Die schwarz-gelbe Koalition will mit niedrigeren Rentenbeiträgen die Konjunktur stützen. Doch Kritiker fordern eine Demografiereserve.

Berlin - Die Bundesregierung hat eine Milliardenentlastung für Arbeitnehmer und Arbeitgeber auf den Weg gebracht. Das Kabinett beschloss, den Beitragssatz zur Rentenversicherung zum 1. Januar 2013 von zurzeit 19,6 auf 19,0 Prozent zu senken. Dadurch würden Arbeitnehmer und Arbeitgeber um jeweils 2,7 Milliarden Euro entlastet, heißt es in der Kabinettsvorlage. Wegen der wirtschaftlichen Unsicherheiten in der Eurokrise sorge die Regierung frühzeitig für Planungssicherheit, begründete Sozialministerin Ursula von der Leyen (CDU) das Vorpreschen. Normalerweise würden Änderungen beim Rentenbeitrag erst im Herbst beschlossen, wenn verlässliche Wirtschaftsprognosen für 2013 vorliegen. Falls sich die Prognosen bis dahin noch ändern, will die schwarz-gelbe Koalition während der parlamentarischen Beratungen nachjustieren.

 

Gegen den Gesetzentwurf gibt es Widerstand aus den Reihen der Opposition, Gewerkschaften und Bundesländern. Die CDU/SPD-Landesregierung im Saarland will eine Beitragssenkung verhindern und stattdessen die Reserven der Rentenversicherung stärken. Auch die Gruppe der jungen Abgeordneten in der Unionsfraktion argumentiert, es sei sinnvoll, die Finanzpolster der Rentenversicherung zu erhöhen. Die Kritiker des Gesetzes verweisen darauf, dass wegen der demografischen Veränderungen in den nächsten Jahren ohnehin ein Anstieg des Beitragssatzes zu erwarten sei. Die schwarz-gelbe Koalition macht dagegen geltend, sie halte sich haargenau an die Rentenformel. „Verlässlichkeit ist das Kennzeichen der bürgerlichen Koalition“, sagte der FDP-Sozialpolitiker Pascal Kober.

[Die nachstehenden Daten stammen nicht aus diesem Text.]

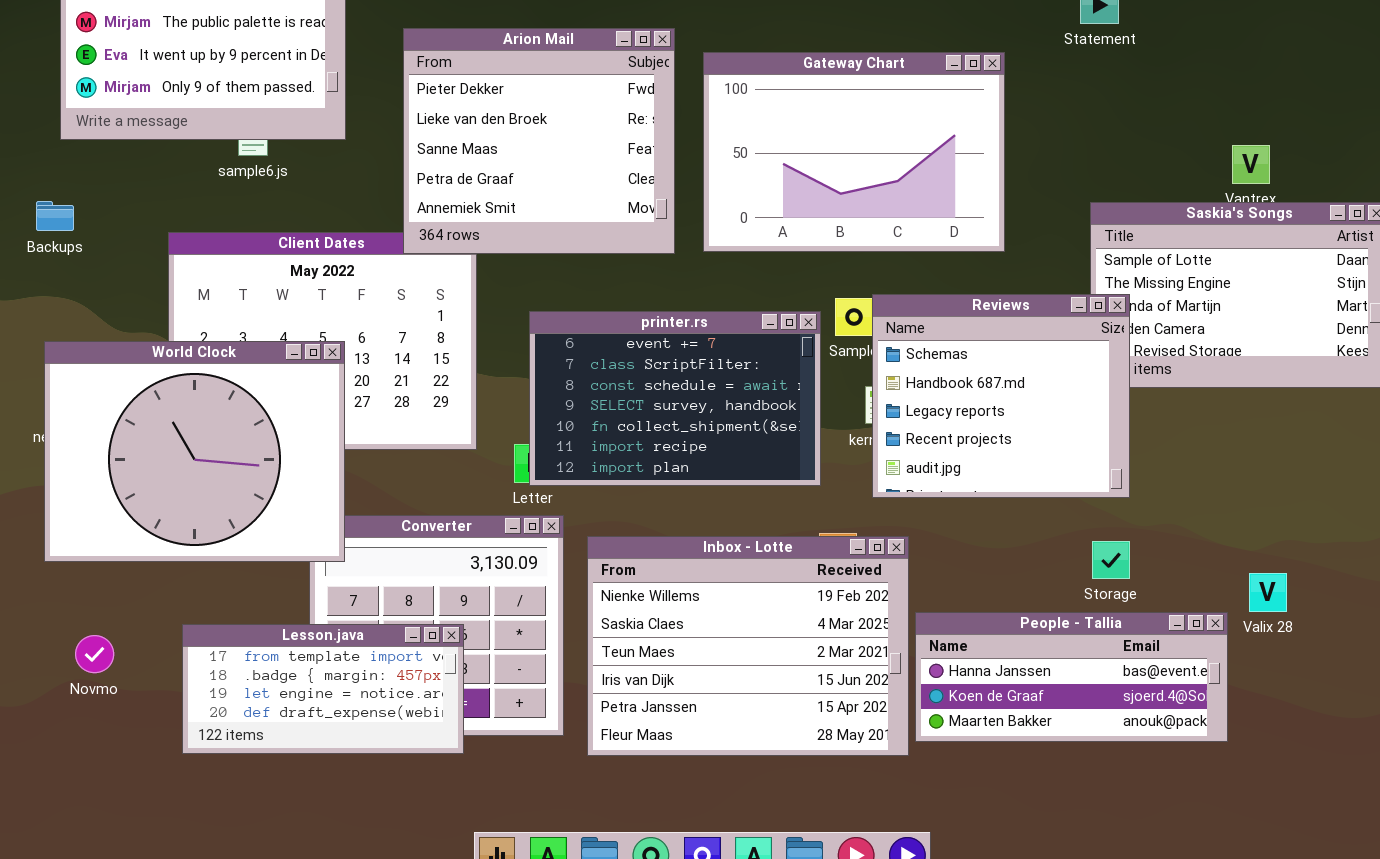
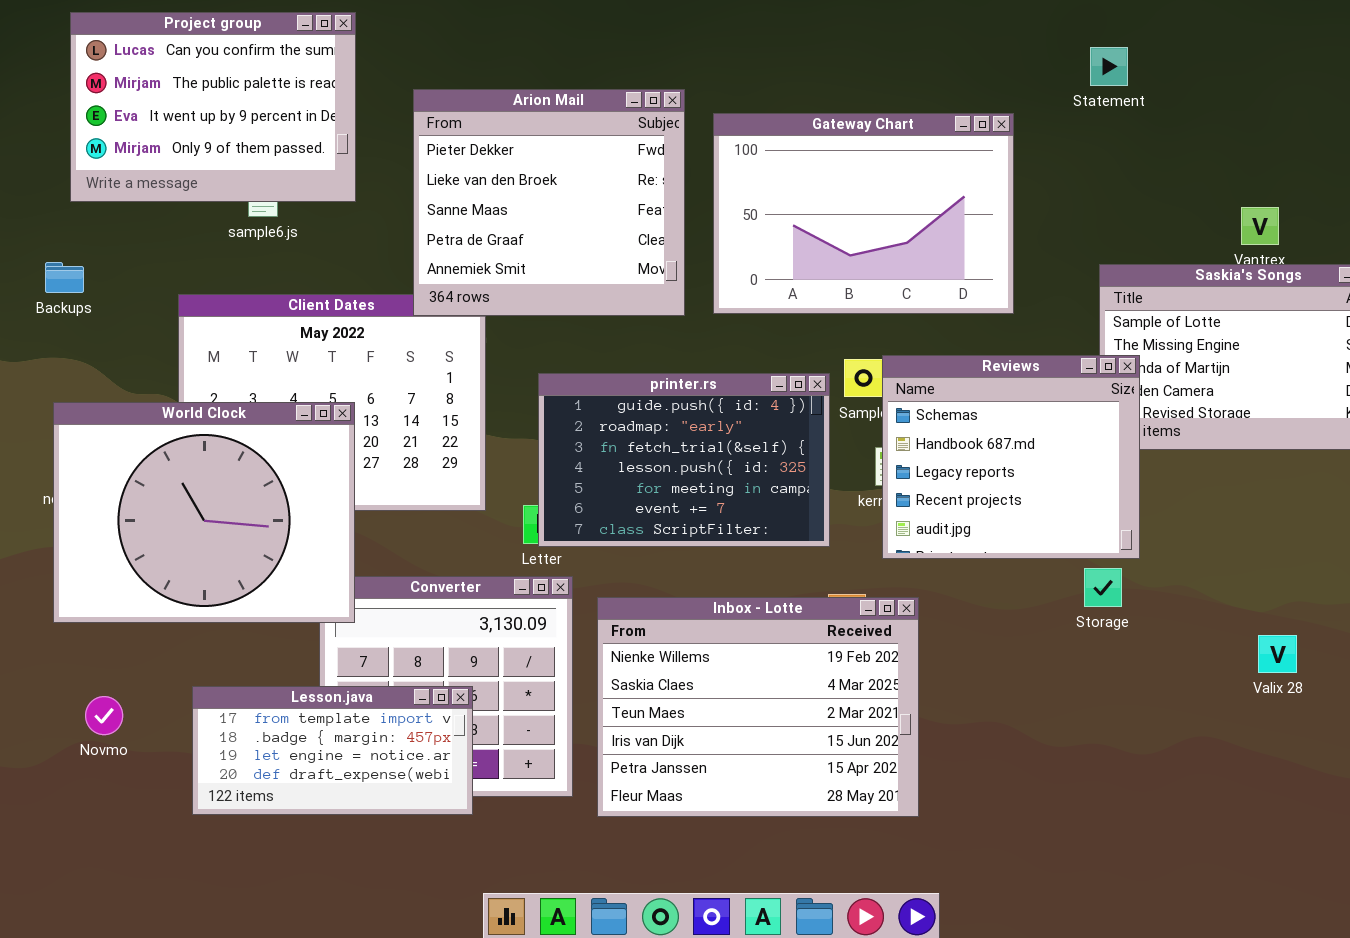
printer.rs: [529,311,821,486] -> [538,373,830,547], scrolled up 5 rows
Storage: [1092,541,1130,579] -> [1084,568,1122,607], moved
People - Tallia: [915,612,1228,742] -> none, closed

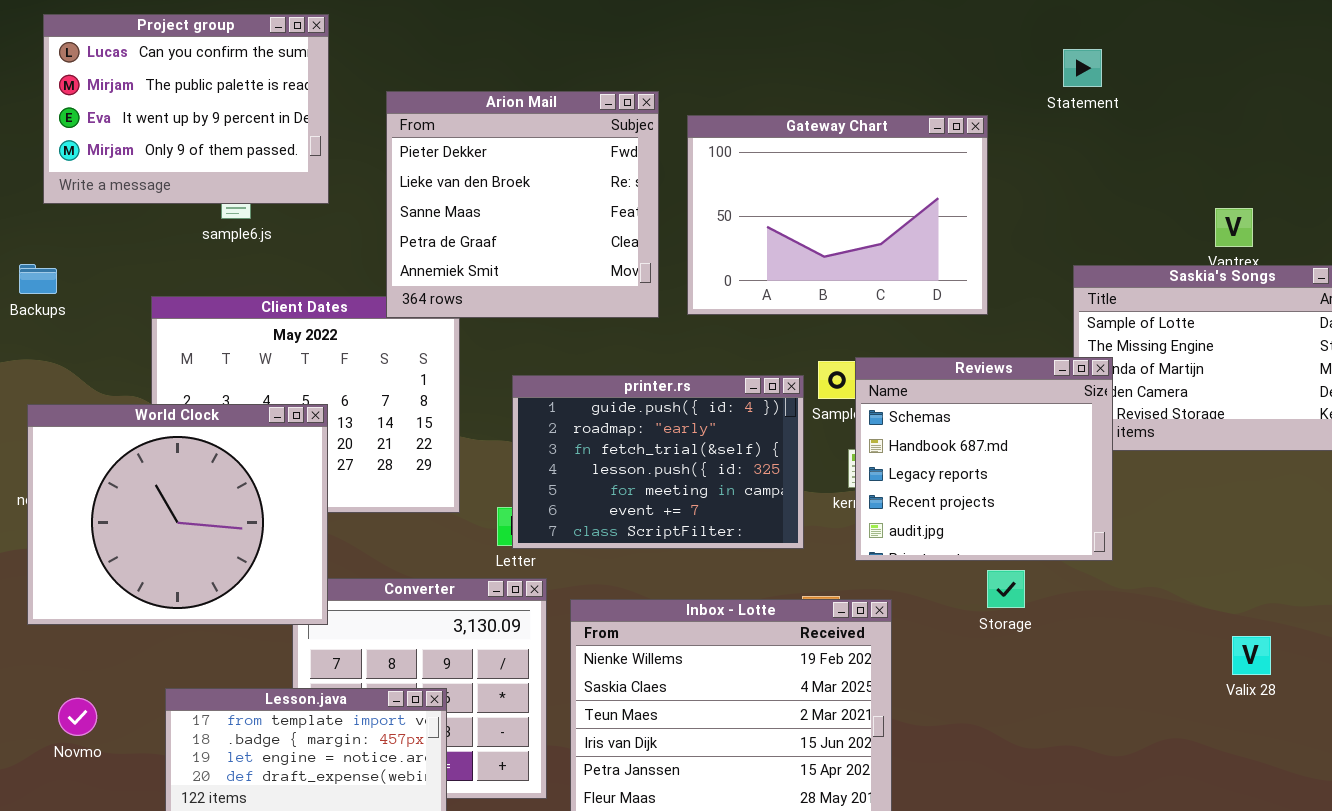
Storage: [1084,568,1122,607] -> [987,570,1025,608], moved

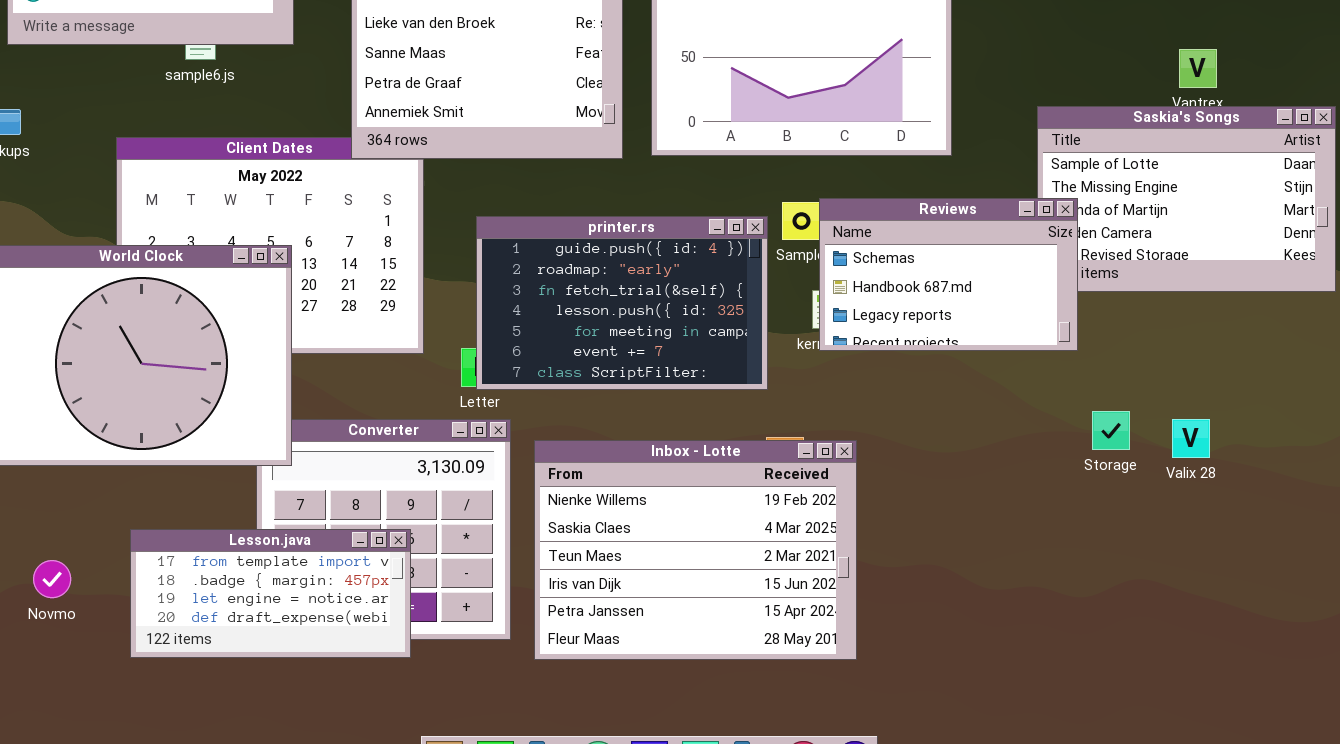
Reviews: [855,357,1113,561] -> [819,198,1078,351], resized
Storage: [987,570,1025,608] -> [1092,411,1130,450], moved
Valix 28: [1232,636,1271,675] -> [1172,419,1210,458], moved
Novmo: [58,698,97,736] -> [33,560,71,598], moved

Entlastung in abschwächender Konjunktur sinnvoll

Der Streit entzündet sich an der Frage, ob die Reserven der Rentenversicherung ausreichend sind. Die gesetzlich verankerte Rentenformel sieht vor, dass der Beitragssatz sinkt, wenn die sogenannte Nachhaltigkeitsrücklage der Rentenversicherung 1,5 Monatsausgaben übersteigt. Dieser Stand wird in Kürze erreicht. Wegen der „sehr positiven Finanzentwicklung in diesem Jahr“ könne der Beitragssatz gesenkt werden, heißt es im Gesetzentwurf. Aktuell verfügt die deutsche Rentenversicherung über 25 Milliarden Euro Rücklagen. Die Regierung hält die Finanzpolster auch nach der geplanten Senkung für völlig ausreichend. Angehoben wird der Beitragssatz nach der Rentenformel erst dann wieder, wenn die Rücklagen weniger als ein Fünftel einer Monatsausgabe ausmachen.

Die schwarz-gelbe Koalition rechnet nicht damit, dass das Gesetz im Bundesrat am Widerstand der Länder scheitert. Es werde in der Länderkammer keine ausreichende Mehrheit geben, um das Gesetz zu stoppen, sagte der Sprecher des Bundessozialministeriums. Dafür ist im Bundesrat eine Zweidrittelmehrheit gegen die Regierungsvorlage notwendig. „Die Beitragssenkung ist nicht ernsthaft gefährdet“, sagte der FDP-Politiker Kober. Er verwies auf erste Anzeichen, wonach sich die Konjunktur auch in Deutschland abschwächen könne. In dieser Phase sei eine Entlastung von Arbeitnehmern und Unternehmen sinnvoll. Er glaube ohnehin nicht, dass eine Rentenreserve von mehr als 30 Milliarden Euro lange Bestand habe. Dafür seien die Begehrlichkeiten zu groß.

Rücklage wächst auf 28 Milliarden Euro

Die rheinland-pfälzische Sozialministerin Malu Dreyer (SPD) bezeichnete die von der Bundesregierung beabsichtigte Senkung der Rentenbeiträge als „Irrweg“. Die Entscheidung ignoriere die Folgen der demografischen Entwicklung und trage nicht zur Bekämpfung der Altersarmut bei, sagte Dreyer. Nun würden ohne Not die finanziellen Spielräume für eine vernünftige Reform verkleinert.

Arbeitgeberpräsident Dieter Hundt hält eine Demografiereserve für unpraktikabel. Trotz Beitragssenkung werde die Rücklage der Rentenversicherung im nächsten Jahr auf 28 Milliarden Euro wachsen, so Hundt.